ASSIGNMENT → List every kind of source-code information that the dataflow graph passage below says control blocks are annotated with.

PAGE TEXT →
Dataflow edges connect node outputs to node inputs. For loops that contain back edges, the back edges (here, represented as dashed arcs) are annotated separately so they can be avoided during graph traversals (a simple definition-use analysis during source parsing is sufficient to identify back edges).

The memory operators are required to represent accesses through pointer and array types. The simplest load, “LOAD_ptr,” takes a pointer address as an input and produces the value stored at the address. The analogous store takes a pointer address
edge and the data edge to be stored as its inputs, and produces no output. More complex load and store operators include the singly- and doubly-subscripted versions. For instance, the one-dimensional array-access load “LOAD_1” takes an array (or pointer) and an indexing expression as its inputs, producing the array element as its output; the corresponding one-dimensional store has a data input in addition to the array and index inputs and produces an array as its output.

*Control blocks* encapsulate loops and conditionals, creating a hierarchical DFG representation. Each contains its own DFG (i.e., the loop body), which could itself contain other control blocks. The control blocks are annotated with information from the source code, including the block type (loop or conditional), loop exit or branching condition, and any loop initializations (e.g., the “\(i=0;\)” in “*for*(*i*=0;*i*<N;*i*++)”). Figure 4 illustrates the nesting of DFGs within a loop control block.

![Diagram of control block](image)

DATA EXCERPTS →
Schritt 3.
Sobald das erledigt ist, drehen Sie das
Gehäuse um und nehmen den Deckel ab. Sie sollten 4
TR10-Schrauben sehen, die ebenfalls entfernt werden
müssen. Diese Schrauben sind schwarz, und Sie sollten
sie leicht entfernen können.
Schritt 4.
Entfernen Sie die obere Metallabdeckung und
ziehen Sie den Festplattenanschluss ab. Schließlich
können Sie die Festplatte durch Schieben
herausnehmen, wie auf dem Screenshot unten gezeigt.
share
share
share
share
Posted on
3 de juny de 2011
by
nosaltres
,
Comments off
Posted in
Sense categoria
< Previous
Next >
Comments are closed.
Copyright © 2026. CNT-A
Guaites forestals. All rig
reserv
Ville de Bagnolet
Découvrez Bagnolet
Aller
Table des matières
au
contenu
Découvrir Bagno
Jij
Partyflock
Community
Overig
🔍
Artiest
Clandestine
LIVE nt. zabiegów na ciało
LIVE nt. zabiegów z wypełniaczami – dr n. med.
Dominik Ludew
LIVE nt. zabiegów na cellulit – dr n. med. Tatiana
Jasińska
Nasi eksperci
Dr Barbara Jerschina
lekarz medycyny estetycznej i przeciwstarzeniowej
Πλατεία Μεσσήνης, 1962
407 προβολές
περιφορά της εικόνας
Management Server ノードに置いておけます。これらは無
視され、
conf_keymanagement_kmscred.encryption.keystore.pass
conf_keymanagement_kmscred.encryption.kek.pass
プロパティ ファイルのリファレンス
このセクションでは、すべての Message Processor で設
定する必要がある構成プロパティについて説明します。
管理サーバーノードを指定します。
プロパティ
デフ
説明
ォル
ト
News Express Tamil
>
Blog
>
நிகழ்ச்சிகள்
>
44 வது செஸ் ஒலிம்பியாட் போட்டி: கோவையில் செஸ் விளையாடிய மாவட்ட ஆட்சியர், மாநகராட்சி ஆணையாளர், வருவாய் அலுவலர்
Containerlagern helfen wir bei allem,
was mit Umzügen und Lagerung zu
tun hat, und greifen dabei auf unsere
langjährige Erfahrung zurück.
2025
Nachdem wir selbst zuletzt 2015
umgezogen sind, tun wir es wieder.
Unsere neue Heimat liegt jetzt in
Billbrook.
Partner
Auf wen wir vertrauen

ANSWER BOX →
- Block type (loop or conditional)
- Loop exit or branching condition
- Any loop initializations